Die Kameras drehten geräuschlos mit und schwenkten immer wieder auf Schieß, der kein Hehl daraus machte: Sidonie war seine Kandidatin.
    Man setzte sich im Freien zu Tische; die Herrlichkeit der Kulisse ließ sich auch kauend genießen. Aus der Trachtengruppe, die sich am Rand der offenen Terrasse formierte, stieg bereits der eine oder andere Juchzer, bevor sie, während der Brunch serviert wurde, Heimat- und Heimwehlieder anstimmte. Sie wurde vom Vortrag dreier Alphornbläser abgelöst, die ihren langen Rohren zuerst urtümliche,dann auch neutönige Klänge entlockten. Die Kamera ging von Tisch zu Tisch und nahm Salomon ins Visier, der sich zum nahen Bundesjubiläum vernehmen ließ. Die offizielle Schweiz war siebenhundert Jahre alt, und der junge Mann erregte Aufsehen, als er sie zu einem der jüngsten Staaten Europas erklärte, und als Bündnis
geil
, wenn man an Jugoslawien denke.
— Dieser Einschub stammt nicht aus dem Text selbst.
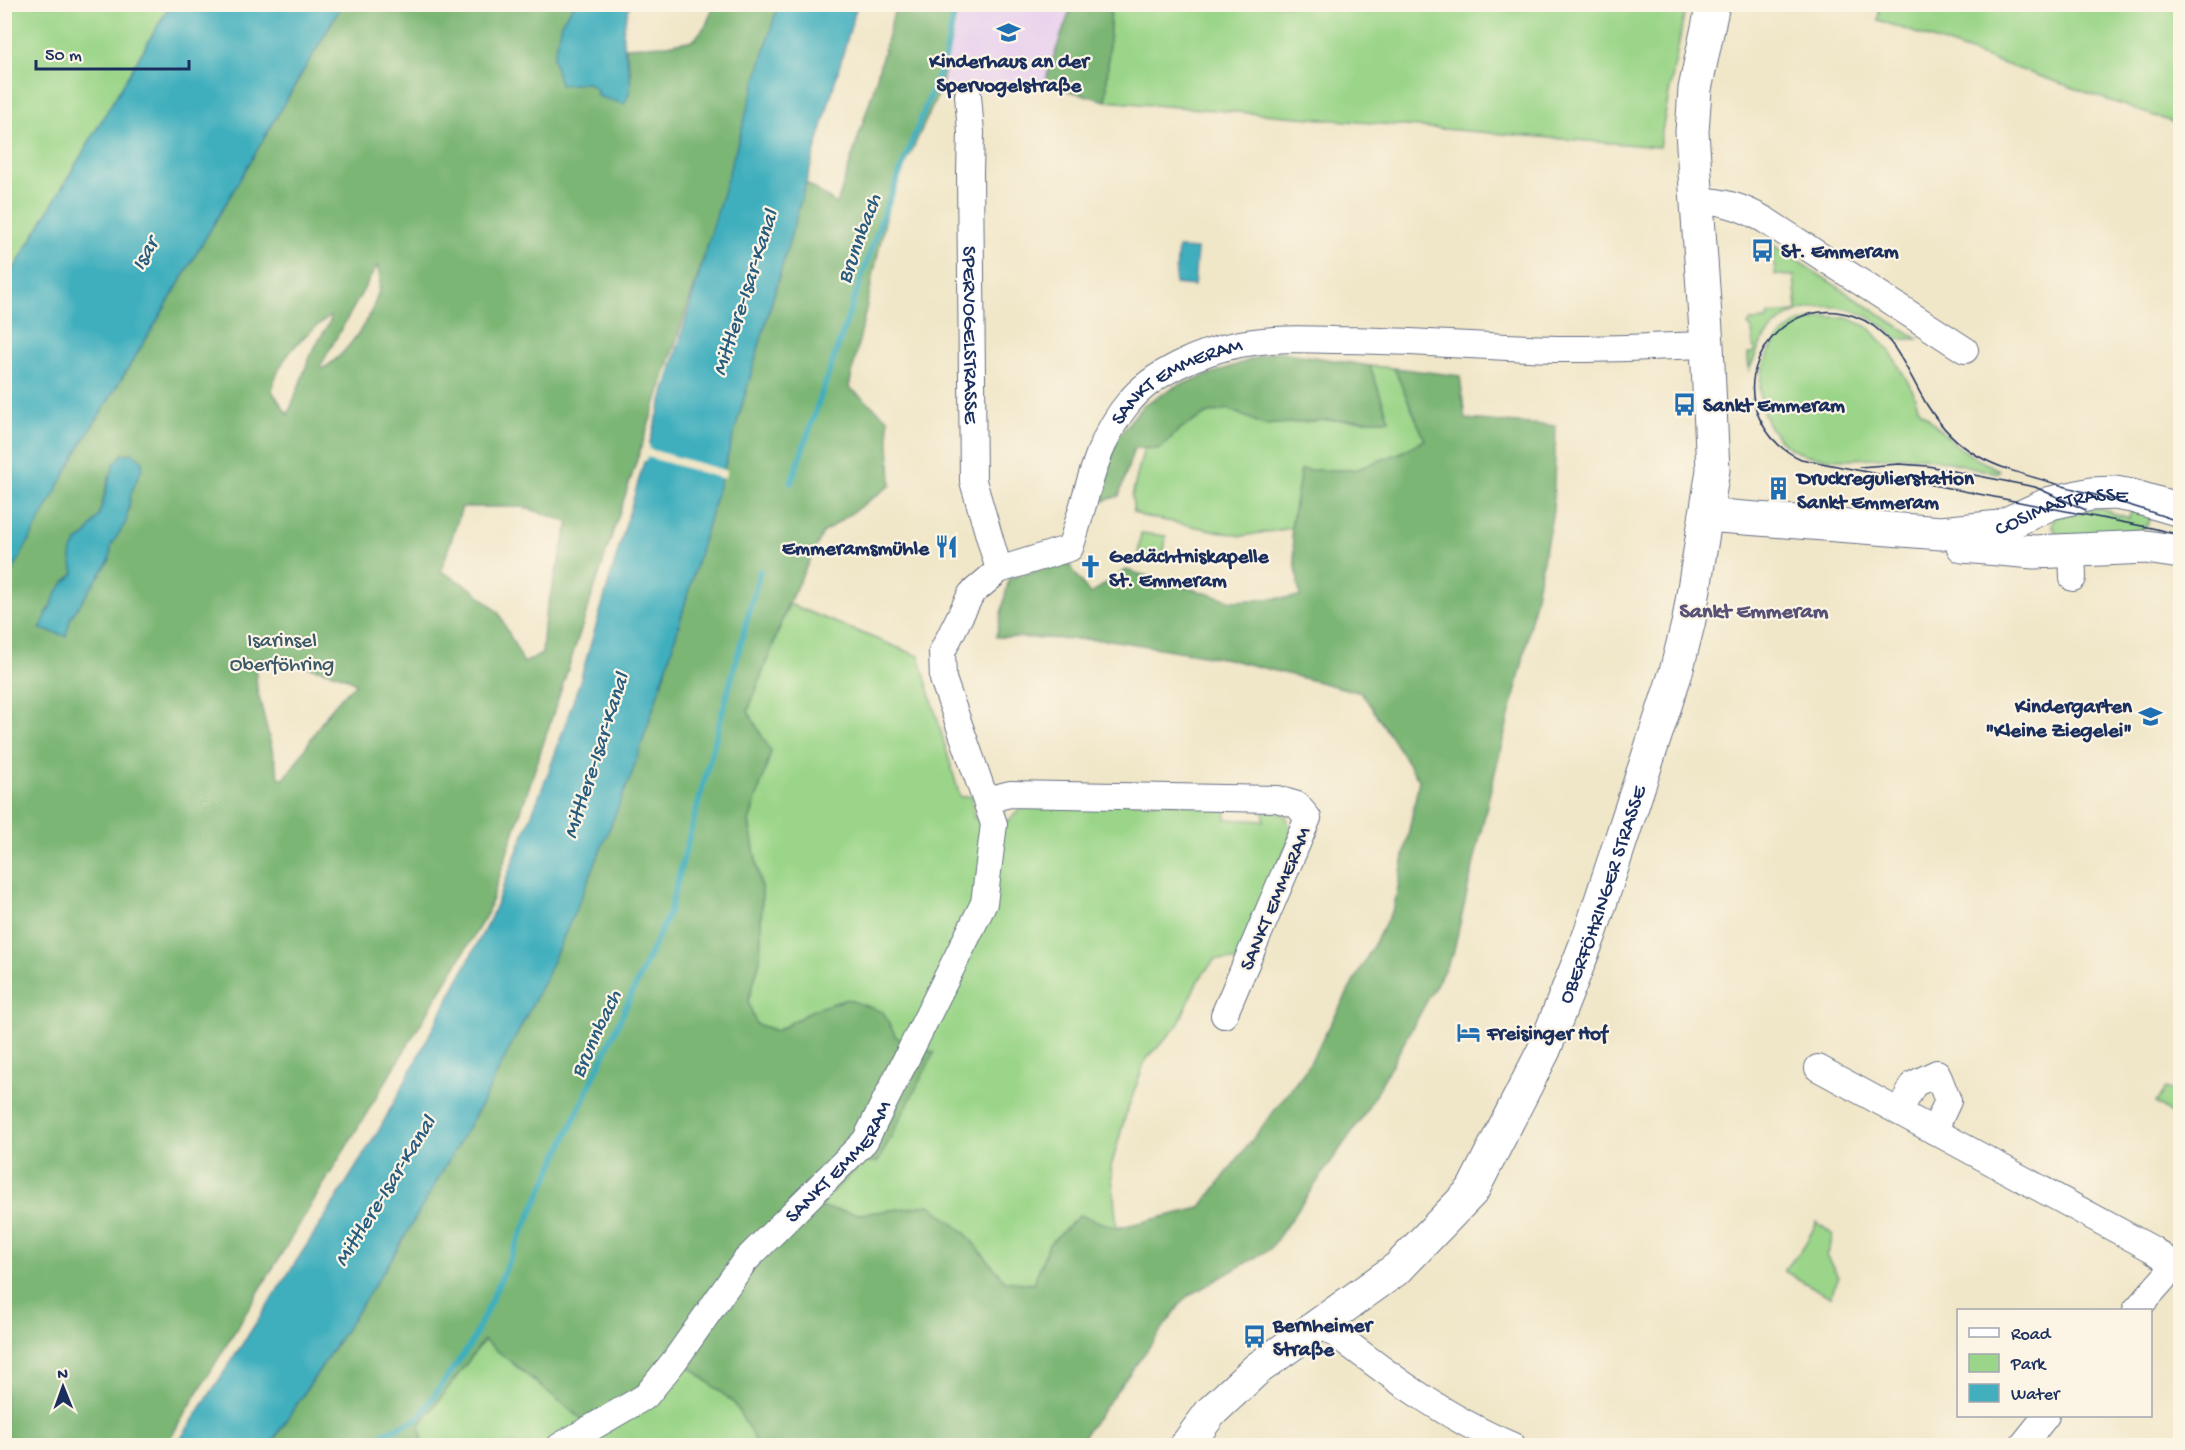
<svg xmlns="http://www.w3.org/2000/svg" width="2185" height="1450" viewBox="0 0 2185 1450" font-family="'Gochi Hand',sans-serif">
<rect width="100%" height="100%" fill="#fcf5e5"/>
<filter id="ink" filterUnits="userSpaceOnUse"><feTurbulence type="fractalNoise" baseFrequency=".0167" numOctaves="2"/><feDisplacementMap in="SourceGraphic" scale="12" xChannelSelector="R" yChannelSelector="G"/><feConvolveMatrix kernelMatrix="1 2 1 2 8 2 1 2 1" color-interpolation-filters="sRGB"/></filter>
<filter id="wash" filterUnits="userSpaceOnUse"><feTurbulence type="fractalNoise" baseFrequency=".008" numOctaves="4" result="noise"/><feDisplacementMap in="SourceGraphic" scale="24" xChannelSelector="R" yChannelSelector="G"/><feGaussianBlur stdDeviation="1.35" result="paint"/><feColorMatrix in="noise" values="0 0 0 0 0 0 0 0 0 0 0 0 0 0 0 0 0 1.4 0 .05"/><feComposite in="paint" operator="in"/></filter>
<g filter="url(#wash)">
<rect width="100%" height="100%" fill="#f0e6c8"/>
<polygon fill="#e9d2ee" points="960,5 1072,5 1044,84 968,95 941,88"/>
<g fill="#9bd589" stroke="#5b8274" stroke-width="1.5">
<polygon points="1880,4 2180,5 2180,125 1878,20"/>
<polygon points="5,5 170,5 5,284"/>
<polygon points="1111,5 1686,5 1659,147 1106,101"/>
<path d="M 1773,245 L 1918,339 L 1897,339 C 1862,300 1799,292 1765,337 C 1758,346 1754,360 1749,370 L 1748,354 L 1754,352 L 1752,329 L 1748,325 L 1751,321 L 1766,320 L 1769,314 L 1795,312 L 1797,310 L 1794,276 L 1775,275 Z"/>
<path d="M 1828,317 L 1848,318 L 1870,328 L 1890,351 L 1912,389 L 1919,409 L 1956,445 L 1977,459 L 1999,470 L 1998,473 C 1972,468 1944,459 1917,457 C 1881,455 1821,467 1790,448 C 1749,421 1751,357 1789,329 C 1798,321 1816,319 1828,317 Z"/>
<polygon points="1370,366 1394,368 1425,440 1400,453 1355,470 1301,471 1291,528 1242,536 1142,516 1134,512 1132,496 1144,448 1159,449 1180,429 1206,414 1228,409 1264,425 1326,420 1389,420"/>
<polygon points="2097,508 2129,518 2131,510 2152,517 2146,527 2137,531 2095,533 2060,539 2052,526 2054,516"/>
<polygon points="1141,533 1166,536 1163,561 1138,557"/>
<polygon points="789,604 919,656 960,797 972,796 974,818 1008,821 1031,799 1225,804 1226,819 1264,821 1263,806 1286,816 1292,833 1237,961 1215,959 1197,982 1178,1025 1145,1061 1126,1114 1111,1167 1117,1228 1049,1244 1034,1284 1005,1282 965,1233 930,1205 861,1214 815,1207 864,1162 896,1037 883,1012 815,1009 777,1031 756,1024 748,1001 760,961 762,893 749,822 770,752 748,711"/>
<polygon points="2165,1088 2180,1093 2180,1121 2156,1103"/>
<polygon points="1817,1222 1833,1235 1826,1256 1839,1277 1830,1297 1784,1271 1805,1245"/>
<polygon points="484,1340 599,1432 681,1360 734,1403 758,1445 423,1445 420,1425"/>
</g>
<g fill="#7cb675" stroke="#4c726a" stroke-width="1.5" fill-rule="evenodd">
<path d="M 491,4 L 575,5 L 563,20 L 588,83 L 597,90 L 631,74 L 625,47 L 666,45 L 694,40 L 706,25 L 714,5 L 783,5 L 763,78 L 487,914 L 166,1445 L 5,1446 L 5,580 L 82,443 L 154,326 L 342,5 ZM 377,266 C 378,270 380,276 380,280 C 379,309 347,356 322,369 L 320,367 ZM 330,316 L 331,319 L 310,356 L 288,415 L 272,391 C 277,358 305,334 330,316 ZM 142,468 L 130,493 L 129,510 L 111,546 L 110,559 L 71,617 L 46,614 L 65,581 L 71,579 L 74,573 L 71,558 L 77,542 L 87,534 L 99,515 L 109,477 ZM 462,507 L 523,507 L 569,522 L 545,616 L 542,654 L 524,663 L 498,612 L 472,589 L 441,571 ZM 255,659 C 274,660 345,671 356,684 C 323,709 309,748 284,779 L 280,778 L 278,773 L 257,689 Z"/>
<polygon points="896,5 958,5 941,88 890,198 849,387 888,419 891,485 823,533 788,604 748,711 771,752 749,822 762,893 760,961 748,1001 756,1024 777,1031 815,1009 847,999 883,1012 896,1037 934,1053 878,1162 864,1162 816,1207 861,1214 930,1205 965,1233 1005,1281 1033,1284 1049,1244 1080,1215 1117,1228 1200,1208 1307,1068 1394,907 1419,780 1362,693 1228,659 1110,640 996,637 1009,578 1068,563 1090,594 1126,570 1233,601 1300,597 1291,528 1301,470 1355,470 1400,453 1425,440 1394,368 1460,376 1465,419 1556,426 1553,511 1522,665 1490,792 1453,954 1365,1113 1270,1249 1185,1298 1077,1445 758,1445 734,1403 681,1360 599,1433 484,1340 420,1425 423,1445 270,1446 394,1255 481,1105 543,983 583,893 632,773 668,663 806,183 837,204 873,91"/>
<polygon points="1072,5 1111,5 1106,101 1044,84"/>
<polygon points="1275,351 1370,366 1389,420 1326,420 1264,425 1228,409 1206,414 1180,429 1159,449 1134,448 1119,496 1104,501 1112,444 1143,405 1177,386"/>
</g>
<g fill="#41afbd" stroke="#2e6f8e" stroke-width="1.5">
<path d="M 575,4 L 630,5 C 627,13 624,24 623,33 C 621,56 640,82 624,104 L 597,96 L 597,90 L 588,83 L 560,85 L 553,58 L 563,20 Z"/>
<polygon points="170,5 342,5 154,326 82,443 5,585 5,284"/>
<polygon points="778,5 857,5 668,663 632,773 583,893 543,983 481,1105 394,1255 270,1445 176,1446 325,1217 379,1130 400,1091 491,917 549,771 579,684"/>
<polygon points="1178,248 1197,249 1194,286 1175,284"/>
<polygon points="133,453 142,460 142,468 131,493 126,522 111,546 110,559 101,573 71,617 66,636 40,629 58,590 74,573 71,558 72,550 77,542 87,534 99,515 114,464 123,454"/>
</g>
<polygon fill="#f0e6c8" points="647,444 650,445 649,449 727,471 724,479 647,457 645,461 642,461"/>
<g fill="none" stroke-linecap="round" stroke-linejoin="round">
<g stroke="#41afbd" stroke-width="6">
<polyline points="791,483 882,218 945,58 956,4"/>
<polyline points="355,1446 418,1419 472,1342 669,913 760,571"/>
</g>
</g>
</g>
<g filter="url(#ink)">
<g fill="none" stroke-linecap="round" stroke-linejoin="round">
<defs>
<g id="minor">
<path id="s1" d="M 968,95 L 971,133 L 970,172 L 973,481 L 999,570"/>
<path d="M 1697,200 C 1723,201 1742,207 1765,220 L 1965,350"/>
<polyline points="2072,550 2073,578"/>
<polyline points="987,800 1010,794 1277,799 1297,805 1308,818 1224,1015"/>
<polyline points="1818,1068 2152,1249 2176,1266"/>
<polyline points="1899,1112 1914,1084 1937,1073 1948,1101 1934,1131"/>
<polyline points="2136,1310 2180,1260"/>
<path d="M 1321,1323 C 1382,1370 1441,1416 1513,1446"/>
<path id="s2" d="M 560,1446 L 646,1396 L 675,1360 L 744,1262 L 865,1141 L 984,903 L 994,824 L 943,679 L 942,652 L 971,594 L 999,570 L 1070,548 C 1087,499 1094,443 1129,402 C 1153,372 1203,351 1240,344 C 1271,338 1303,339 1335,340 C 1409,340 1483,347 1557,349 C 1607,350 1657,346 1707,345"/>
<polyline points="2022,1446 2046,1416"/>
</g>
<g id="major">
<path id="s3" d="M 1706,515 L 1941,533 L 2000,527 L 2051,503 L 2091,494 L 2115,493 L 2132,496 L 2180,510"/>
<polyline points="1963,546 2034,552 2146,547 2180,552"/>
<path id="s4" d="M 1186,1446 L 1211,1412 L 1257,1369 L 1398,1268 L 1472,1191 L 1544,1050 L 1590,934 L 1676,672 L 1689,620 L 1713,470 L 1707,345 L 1692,132 L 1695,89 L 1713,4"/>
</g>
</defs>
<use href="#minor" stroke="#666f83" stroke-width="28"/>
<use href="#major" stroke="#666f83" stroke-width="35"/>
<use href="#minor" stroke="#fff" stroke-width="26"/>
<use href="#major" stroke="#fff" stroke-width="33"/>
<g stroke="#1b2f5e" stroke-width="1.5">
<polyline points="1859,467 1899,464 1928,466 2035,487 2086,510"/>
<path d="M 2180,522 C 2142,508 2103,497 2063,486 C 2035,477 2004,471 1978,456 C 1957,444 1939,424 1927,405 C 1906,371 1895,330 1854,316 C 1840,311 1824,310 1809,314 C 1784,321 1768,338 1758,361 C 1742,400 1764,443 1801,459 L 2152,528 L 2180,535"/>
</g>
</g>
</g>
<defs>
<symbol id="school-bare" viewBox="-9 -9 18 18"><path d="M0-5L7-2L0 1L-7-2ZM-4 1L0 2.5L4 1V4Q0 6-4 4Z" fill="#1f6fb2" stroke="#fcf5e5" stroke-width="2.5" paint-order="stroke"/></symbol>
<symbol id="bus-bare" viewBox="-9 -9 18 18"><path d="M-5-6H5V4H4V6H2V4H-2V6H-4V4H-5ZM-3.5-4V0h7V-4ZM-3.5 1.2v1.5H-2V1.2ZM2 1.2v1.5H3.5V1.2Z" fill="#1f6fb2" stroke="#fcf5e5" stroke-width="2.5" paint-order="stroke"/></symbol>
<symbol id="building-bare" viewBox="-9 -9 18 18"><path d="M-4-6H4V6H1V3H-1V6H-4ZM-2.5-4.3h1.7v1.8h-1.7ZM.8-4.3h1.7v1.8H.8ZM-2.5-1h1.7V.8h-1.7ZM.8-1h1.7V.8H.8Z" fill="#1f6fb2" stroke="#fcf5e5" stroke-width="2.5" paint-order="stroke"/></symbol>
<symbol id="restaurant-bare" viewBox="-9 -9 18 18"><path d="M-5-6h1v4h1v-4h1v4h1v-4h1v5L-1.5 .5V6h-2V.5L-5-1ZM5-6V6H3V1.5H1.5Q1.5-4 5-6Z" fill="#1f6fb2" stroke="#fcf5e5" stroke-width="2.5" paint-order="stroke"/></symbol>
<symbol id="church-bare" viewBox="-9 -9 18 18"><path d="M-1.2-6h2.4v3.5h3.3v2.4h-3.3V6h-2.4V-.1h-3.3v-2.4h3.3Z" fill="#1f6fb2" stroke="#fcf5e5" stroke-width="2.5" paint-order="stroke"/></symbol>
<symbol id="hotel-bare" viewBox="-9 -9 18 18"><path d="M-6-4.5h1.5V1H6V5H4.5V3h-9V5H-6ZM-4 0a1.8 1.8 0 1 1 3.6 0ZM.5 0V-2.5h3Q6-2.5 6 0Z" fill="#1f6fb2" stroke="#fcf5e5" stroke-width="2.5" paint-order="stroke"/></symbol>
</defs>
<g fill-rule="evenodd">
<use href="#school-bare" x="992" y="16" width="33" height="33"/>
<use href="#bus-bare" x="1746" y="234" width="33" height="33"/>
<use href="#bus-bare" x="1668" y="388" width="33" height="33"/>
<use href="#building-bare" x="1762" y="472" width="33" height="33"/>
<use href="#restaurant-bare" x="930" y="530" width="33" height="33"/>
<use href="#church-bare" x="1074" y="550" width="33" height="33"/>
<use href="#school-bare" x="2134" y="700" width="33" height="33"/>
<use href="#hotel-bare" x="1452" y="1016" width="33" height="33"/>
<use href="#bus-bare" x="1238" y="1320" width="33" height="33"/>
</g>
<g text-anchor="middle" stroke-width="4.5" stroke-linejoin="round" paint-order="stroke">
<g font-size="21" font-weight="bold" fill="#1b2f5e" stroke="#fcf5e5" text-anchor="start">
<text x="1009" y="67" text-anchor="middle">Kinderhaus an der<tspan x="1009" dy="24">Spervogelstraße</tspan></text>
<text x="1781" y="257">St. Emmeram</text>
<text x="1703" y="411">Sankt Emmeram</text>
<text x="1797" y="484">Druckregulierstation<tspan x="1797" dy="24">Sankt Emmeram</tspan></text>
<text x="929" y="554" text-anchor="end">Emmeramsmühle</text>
<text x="1109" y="562">Gedächtniskapelle<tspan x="1109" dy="24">St. Emmeram</tspan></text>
<text x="2132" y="712" text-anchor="end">Kindergarten<tspan x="2132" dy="24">"Kleine Ziegelei"</tspan></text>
<text x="1487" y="1039">Freisinger Hof</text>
<text x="1273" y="1331">Bernheimer<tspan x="1273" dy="24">Straße</tspan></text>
</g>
<g font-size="21" fill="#1b2f5e" stroke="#fcf5e5">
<text dy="7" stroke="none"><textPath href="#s1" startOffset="240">SPERVOGELSTRASSE</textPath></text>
<text dy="7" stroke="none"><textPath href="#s2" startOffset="1350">SANKT EMMERAM</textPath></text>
<text dy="7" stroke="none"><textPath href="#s3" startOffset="360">COSIMASTRASSE</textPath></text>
<text dy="7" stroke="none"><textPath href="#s4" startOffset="710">OBERFÖHRINGER STRASSE</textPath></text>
<text transform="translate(1274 898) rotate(-67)" y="7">SANKT EMMERAM</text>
<text dy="7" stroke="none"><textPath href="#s2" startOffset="404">SANKT EMMERAM</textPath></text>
</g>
<g font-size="21" fill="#3b5869" stroke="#fcf5e5">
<text x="282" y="646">Isarinsel<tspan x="282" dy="24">Oberföhring</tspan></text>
</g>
<g font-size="22" font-style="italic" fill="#285c7f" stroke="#fcf5e5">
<text transform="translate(857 238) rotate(-70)" y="8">Brunnbach</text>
<text transform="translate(143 253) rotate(-61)" y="8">Isar</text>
<text transform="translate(743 292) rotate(-72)" y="8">Mittlere-Isar-Kanal</text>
<text transform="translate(594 755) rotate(-72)" y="8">Mittlere-Isar-Kanal</text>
<text transform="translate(594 1033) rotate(-65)" y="8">Brunnbach</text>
<text transform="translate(383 1190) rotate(-58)" y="8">Mittlere-Isar-Kanal</text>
</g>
<g font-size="22" font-weight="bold" fill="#595277" stroke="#fcf5e5">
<text x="1754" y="617">Sankt Emmeram</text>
</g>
</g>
<rect width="2185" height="1450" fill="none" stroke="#fcf5e5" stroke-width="24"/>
<rect x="1957" y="1309" width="195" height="108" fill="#fcf5e5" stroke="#a2a6af" stroke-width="1.5"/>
<rect x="1969" y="1328" width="30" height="9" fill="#ffffff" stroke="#a2a6af" stroke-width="1.5"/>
<text x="2011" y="1339" font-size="18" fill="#1b2f5e">Road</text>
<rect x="1969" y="1354" width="30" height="18" fill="#9bd589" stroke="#a2a6af" stroke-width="1.5"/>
<text x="2011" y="1369" font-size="18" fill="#1b2f5e">Park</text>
<rect x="1969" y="1384" width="30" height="18" fill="#41afbd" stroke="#a2a6af" stroke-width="1.5"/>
<text x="2011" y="1399" font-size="18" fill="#1b2f5e">Water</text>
<g transform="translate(63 1387) rotate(359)" stroke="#fcf5e5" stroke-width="4.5" paint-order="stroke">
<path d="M0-4.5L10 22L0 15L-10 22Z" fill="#1b2f5e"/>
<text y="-9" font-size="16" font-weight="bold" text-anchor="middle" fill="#1b2f5e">N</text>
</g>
<path d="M36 60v9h153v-9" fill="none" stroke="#1b2f5e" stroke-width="3"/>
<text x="45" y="60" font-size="18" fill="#1b2f5e" stroke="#fcf5e5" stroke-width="4.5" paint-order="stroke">50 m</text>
</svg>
Wolle die EU nicht ebenso auseinanderfallen, müsse sie von der Schweiz etwas lernen. Seine Chatroom-Mates, die einen eigenen Tisch belegten, brachen in Ovationen aus, in denen Zustimmung und Hohn nicht immer zu unterscheiden waren. Sidonie ging zu allen Gruppen, und die Kamera hielt sie besonders gerne in der Gesellschaft des Bundesrats aus dem Berner Oberland fest, eines ehemaligen Spitzensportlers, den das ganze Land beim Vornamen nannte und der wegen seines sonnigen Wesens beliebt war. Auch er gehörte der Partei Schieß’ an, allerdings ohne dessen schroffe Linie zu vertreten. Die Vaterländischen hatten, um die ältere Generation an sich zu binden, ein Sonntagsfrühstück eingeführt, bei dem sich Leute frei verköstigen und Erinnerungen an eine bessere Vergangenheit nachhängen konnten.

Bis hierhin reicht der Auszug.